Pero bueno, vamos al grano. Si tan solo hubieras llevado una lista con lo que tenías que comprar al súper o si hubieras pegado una nota en el monitor para enviar ese reporte, las cosas no se te hubieran olvidado.
Debido a lo común que es este problema en la cotidianidad de las personas, una de las categorías de apps con más opciones precisamente son las de Listas de Tareas.
Sí, esas apps donde vas poniendo todo lo que tienes que hacer y cada vez que realizas la actividad tienes que completarla en la aplicación.
Además de eso, en ellas puedes programar recordatorios para tus tareas pendientes, clasificarlas por urgencia, separarlas por proyectos, etiquetarlas por categorías y hasta compartirlas con otras personas.
Ejemplos de estas apps existen muchas, podrían ser desde las que son inherentes a iOS como Recordatorios o en Android como Task, o bien la que tienes en Microsoft To Do, hasta las que podemos descargar como Any.do, ClickUp, MeisterTask, Things 3, o una de mis preferidas, Todoist.
Basta con que pongas “Lista de Tareas” en el buscador de App Store o de Play Store para que veas todas las opciones que pueden existir.
El problema entonces, como puedes ver, no es que falten opciones para hacerlo, es que, aun cuando tenemos todas estas maravillosas aplicaciones, las personas no las usan del todo.
Entiendo que no es algo sencillo, que lleva tiempo organizar todas las tareas pendientes en un solo lugar y hasta, como lo he escuchado en algunos lugares, “¿Para qué apuntar mi tarea pendiente si es más fácil hacerla y ya?”

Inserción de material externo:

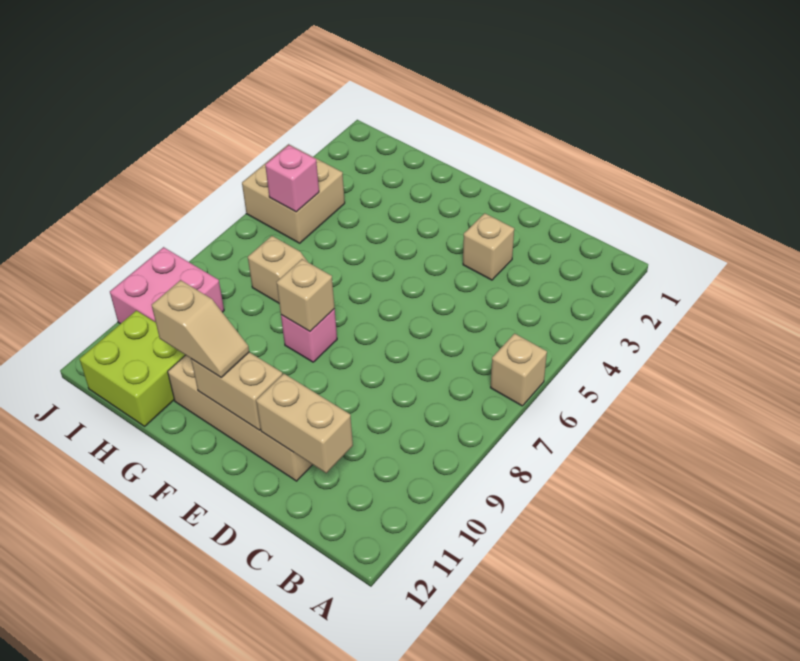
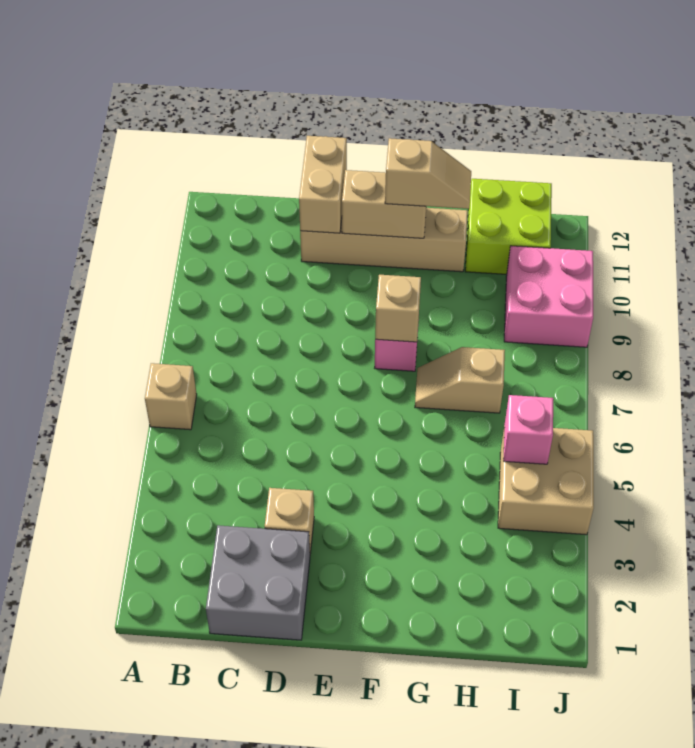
none -> grey 2x2 brick [206,525,310,640]
tan 1x2 brick [256,374,353,473] -> tan 1x2 brick turned to [299,136,347,233]
tan 1x2 slope [152,280,249,377] -> tan 1x2 slope turned to [385,138,471,209]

Lo realmente importante es que, conforme vas colocando en estas apps tus tareas, lo primero que sucede es que puedes comenzar a percibir el efecto de descargar la mente, dejando lo que tienes que hacer fuera de tu cabeza.
Ahora bien, el cómo lograr realmente utilizar estas herramientas lo dejaremos para otro blog. Por ahora, me gustaría que pensaras que las aplicaciones de listas de tareas son una entrada perfecta para ir mejorando tu día a día con tecnología.
Así que, a desempolvar nuestra herramienta preferida para vaciar ahí todo eso que tenemos que hacer y que de repente olvidamos.